Il tribunale di Frosinone ha condannato il Comune di Ceccano al pagamento di oltre 11.000 euro in quanto responsabile del sinistro occorso il 15 maggio 2014 alla concittadina E.L., che cadde e si ruppe un astragalo, un osso del piede, a causa di una buca presente a ridosso di un marciapiede di via Madonna della Pace.

Il tratto stradale, sito all'altezza del numero civico 136, fa parte della Sr 637, ma la gestione e la manutenzione delle opere di urbanizzazione (marciapiedi, banchine rialzate, cunette e alberature) non sono a carico dell'Astral, concessionaria della rete viaria regionale, bensì dell'ente fabraterno. È stata rigettata, pertanto, la richiesta di carenza di legittimazione passiva del Comune, l'eccezione avanzata dal suo avvocato Alessio Lanza. Al contempo sono state eloquenti le testimonianze e le prove fotografiche prodotte dal legale della controparte Mario Salomone. La buca, infatti, non era segnalata e, vista la sua perpendicolarità rispetto al marciapiede, nemmeno visibile. L'articolo 2051 del Codice civile «poi è preciso - recita la sentenza n. 678/2018 - Il Comune deve adottare tutto quanto è in suo possesso per eliminare le situazioni di pericolo e le strade aperte al pubblico dove l'ente è custode e proprietario devono essere in buono stato secondo la diligenza di un buon padre di famiglia».

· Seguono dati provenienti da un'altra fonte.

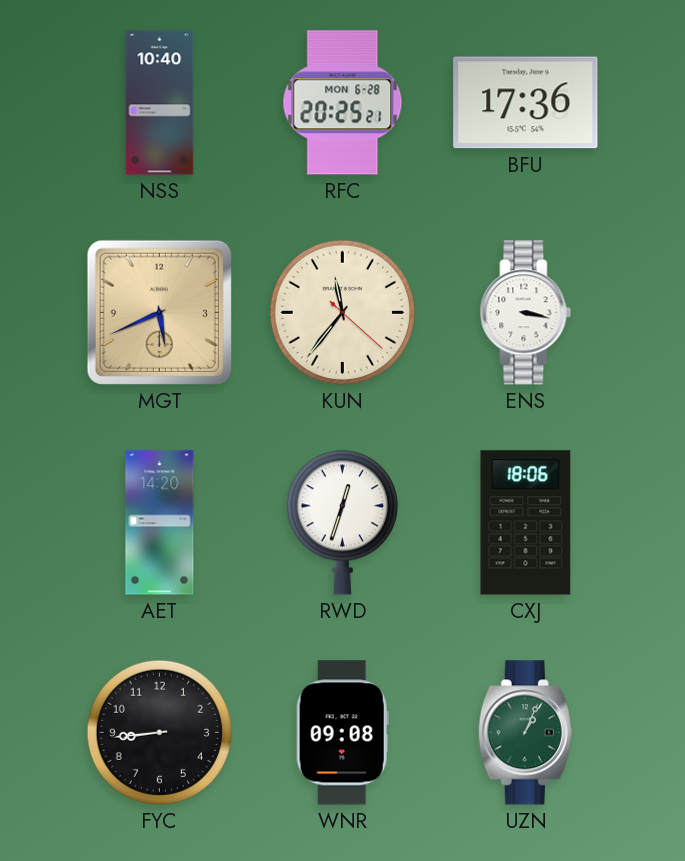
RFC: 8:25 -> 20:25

Per il giudice, dunque, non lo è stato affatto e ha provato invano a discolparsi malgrado la stessa perizia comunale evidenziasse la pericolosità del dislivello. È caduto nel vuoto così il tentativo di dimostrare che si trattasse di un caso fortuito dovuto alla disattenzione della signora E.L., che avrebbe dovuto vedere un foro del genere e, visto che abita in prossimità della zona, essere già a conoscenza dell'insidia. Dopo più di quattro anni, invece, avrà quanto le spetta: un risarcimento di 6.378 euro, comprensivo di interessi, nonché il rimborso delle spese legali (3.533 euro) e degli oneri della consulenza tecnica d'ufficio (976 euro). A Palazzo Antonelli, infine, conosceranno presto anche i costi di registrazione della sentenza avversa.